We have seen this mentality with the More Doctors for Rural Australia Program (MDRAP). The MDRAP was introduced originally as a program to help Australia’s nearly 6,000 non-vocationally registered doctors working in general practice to join a pathway to fellowship while working in rural areas. Doctors on the program will be able to bill Medicare at 80 per cent of A1 rebates, and then 100 per cent once they join a formal pathway. The AMA raised concerns in October last year that this would place a significant burden on supervising practices as many participants would require intense supervision with limited earning potential. Again, rural doctors were expected to bear the costs.

After months of lobbying the Department of Health, we have now been told that a grant of up to $30,000 will be made available for supervisors of MDRAP participants. This should be closer to $50,000 to provide adequate support for training and supervision. Still, this funding comes with an acknowledgement of what the program is asking of rural general practice.

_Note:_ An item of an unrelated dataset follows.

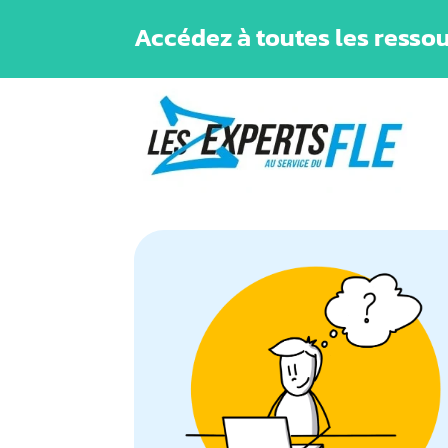
Accédez à toutes les ressou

All rural health based programs must begin by considering this: what are we asking of rural doctors and rural communities? Is it more than is asked of urban doctors and communities? If the answer is yes (and it almost always is), then there must be more funding and support accompanying it.

At the same time, we need to keep working on those long-term plans.

We want more accredited training posts and we want certainty of funding for these posts – there must be continuity.

We need to encourage all medical students with interest in rural medicine to pursue it, and we need to provide clear pathways for all graduates.

We need innovative funding and support. There needs to be jobs for partners, there needs to be access to many of the sanity stabilisers we are used to in the cities, like gyms and high-speed internet, and there needs to be support for us to travel for our CPD when we need to. I shouldn’t have to take unpaid leave to complete my rural hospital credentialing.

We don’t want to hear governments say “we funded this training scheme, so we can’t provide incentives for rural practices today”. That is akin to saying “just hold out for a few more years”, or “you can’t retire for another five years”. We want to see an acknowledgement of the fact that this problem won’t be solved overnight, so while we work out the solution, here are some resources to assist you.

Finally, we want you – the doctors reading this in the cities – to know that we keep trying to recruit you because we know you will love it like we do. The work is more interesting and varied, the patients and communities invite you in, try to find you a partner or a pet and make you feel welcome. You can see the difference you make. We just need a bit more support.